## [Required work]
Please count the lines in these records that contain "просили" and give only that count.

- - - - -

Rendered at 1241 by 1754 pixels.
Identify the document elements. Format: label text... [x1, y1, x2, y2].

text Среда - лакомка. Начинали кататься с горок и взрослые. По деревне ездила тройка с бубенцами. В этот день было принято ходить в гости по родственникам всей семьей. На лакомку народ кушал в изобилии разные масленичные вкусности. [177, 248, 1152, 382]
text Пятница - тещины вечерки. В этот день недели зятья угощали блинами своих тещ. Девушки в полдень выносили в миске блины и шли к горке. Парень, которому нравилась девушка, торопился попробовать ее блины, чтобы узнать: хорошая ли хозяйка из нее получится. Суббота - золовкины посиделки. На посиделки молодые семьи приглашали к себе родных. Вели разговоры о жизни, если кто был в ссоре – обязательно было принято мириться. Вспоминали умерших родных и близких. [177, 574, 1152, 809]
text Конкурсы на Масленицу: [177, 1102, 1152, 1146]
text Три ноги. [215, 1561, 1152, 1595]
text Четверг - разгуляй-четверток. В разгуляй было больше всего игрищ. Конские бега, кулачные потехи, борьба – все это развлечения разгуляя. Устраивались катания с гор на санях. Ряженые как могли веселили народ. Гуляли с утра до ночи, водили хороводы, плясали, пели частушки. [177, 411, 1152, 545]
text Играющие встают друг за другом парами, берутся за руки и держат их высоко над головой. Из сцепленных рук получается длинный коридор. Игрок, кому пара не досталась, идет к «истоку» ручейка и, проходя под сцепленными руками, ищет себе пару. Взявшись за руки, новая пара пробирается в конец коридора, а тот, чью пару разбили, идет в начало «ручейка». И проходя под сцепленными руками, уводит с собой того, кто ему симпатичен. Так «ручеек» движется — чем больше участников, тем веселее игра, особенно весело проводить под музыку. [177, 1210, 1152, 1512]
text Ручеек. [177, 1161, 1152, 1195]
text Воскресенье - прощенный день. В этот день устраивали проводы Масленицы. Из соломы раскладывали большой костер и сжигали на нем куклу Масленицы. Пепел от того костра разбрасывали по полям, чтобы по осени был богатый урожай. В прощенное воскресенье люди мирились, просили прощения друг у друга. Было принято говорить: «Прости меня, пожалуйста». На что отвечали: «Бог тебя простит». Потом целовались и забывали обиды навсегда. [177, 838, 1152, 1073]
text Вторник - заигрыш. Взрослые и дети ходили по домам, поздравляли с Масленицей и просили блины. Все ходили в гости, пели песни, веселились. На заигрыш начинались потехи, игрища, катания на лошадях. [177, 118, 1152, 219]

- - - - -

## [Result below]
2